YOUR TASK. Write out the full listing exactly.

TASK DATA.
*** Begin section ***

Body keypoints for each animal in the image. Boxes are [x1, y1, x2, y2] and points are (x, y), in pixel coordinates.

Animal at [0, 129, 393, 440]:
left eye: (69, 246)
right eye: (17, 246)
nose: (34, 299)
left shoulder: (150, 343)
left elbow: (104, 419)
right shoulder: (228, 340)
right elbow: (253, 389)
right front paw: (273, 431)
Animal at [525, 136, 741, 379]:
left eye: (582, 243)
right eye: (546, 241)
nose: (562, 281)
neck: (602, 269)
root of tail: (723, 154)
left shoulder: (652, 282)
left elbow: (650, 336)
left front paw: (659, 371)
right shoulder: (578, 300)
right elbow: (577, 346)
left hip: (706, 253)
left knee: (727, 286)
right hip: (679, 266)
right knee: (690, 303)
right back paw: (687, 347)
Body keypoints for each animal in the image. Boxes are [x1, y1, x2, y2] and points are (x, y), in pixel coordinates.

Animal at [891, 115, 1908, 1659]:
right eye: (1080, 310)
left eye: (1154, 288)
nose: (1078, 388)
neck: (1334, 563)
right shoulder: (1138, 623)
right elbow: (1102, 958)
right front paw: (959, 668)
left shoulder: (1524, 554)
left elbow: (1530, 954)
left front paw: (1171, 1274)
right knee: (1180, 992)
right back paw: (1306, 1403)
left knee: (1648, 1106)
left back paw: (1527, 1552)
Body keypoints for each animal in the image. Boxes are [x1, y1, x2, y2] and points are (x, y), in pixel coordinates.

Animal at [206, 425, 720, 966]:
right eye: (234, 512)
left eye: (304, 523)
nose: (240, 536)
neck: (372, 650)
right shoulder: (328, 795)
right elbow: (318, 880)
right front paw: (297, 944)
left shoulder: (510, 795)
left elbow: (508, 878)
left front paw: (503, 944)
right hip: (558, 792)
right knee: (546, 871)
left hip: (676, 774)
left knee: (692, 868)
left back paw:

*** End section ***

YOUR SOLUTION.
Body keypoints for each animal in the image. Boxes are [x1, y1, x2, y2] and points are (x, y), in pixel coordinates.

Animal at [0, 129, 393, 440]:
left eye: (69, 246)
right eye: (17, 246)
nose: (34, 299)
left shoulder: (150, 343)
left elbow: (104, 419)
right shoulder: (228, 340)
right elbow: (253, 389)
right front paw: (273, 431)
Animal at [525, 136, 741, 379]:
left eye: (582, 243)
right eye: (546, 241)
nose: (562, 281)
neck: (602, 269)
root of tail: (723, 154)
left shoulder: (652, 282)
left elbow: (650, 336)
left front paw: (659, 371)
right shoulder: (578, 300)
right elbow: (577, 346)
left hip: (706, 253)
left knee: (727, 286)
right hip: (679, 266)
right knee: (690, 303)
right back paw: (687, 347)
Body keypoints for each animal in the image. Boxes are [x1, y1, x2, y2] and points are (x, y), in pixel coordinates.

Animal at [891, 115, 1908, 1659]:
right eye: (1080, 310)
left eye: (1154, 288)
nose: (1078, 388)
neck: (1334, 563)
right shoulder: (1138, 623)
right elbow: (1102, 958)
right front paw: (959, 668)
left shoulder: (1524, 554)
left elbow: (1530, 954)
left front paw: (1171, 1274)
right knee: (1180, 992)
right back paw: (1306, 1403)
left knee: (1648, 1106)
left back paw: (1527, 1552)
Body keypoints for each animal in the image. Boxes are [x1, y1, x2, y2] and points are (x, y), in pixel coordinates.

Animal at [206, 425, 720, 966]:
right eye: (234, 512)
left eye: (304, 523)
nose: (240, 536)
neck: (372, 650)
right shoulder: (328, 795)
right elbow: (318, 880)
right front paw: (297, 944)
left shoulder: (510, 795)
left elbow: (508, 878)
left front paw: (503, 944)
right hip: (558, 792)
right knee: (546, 871)
left hip: (676, 774)
left knee: (692, 868)
left back paw:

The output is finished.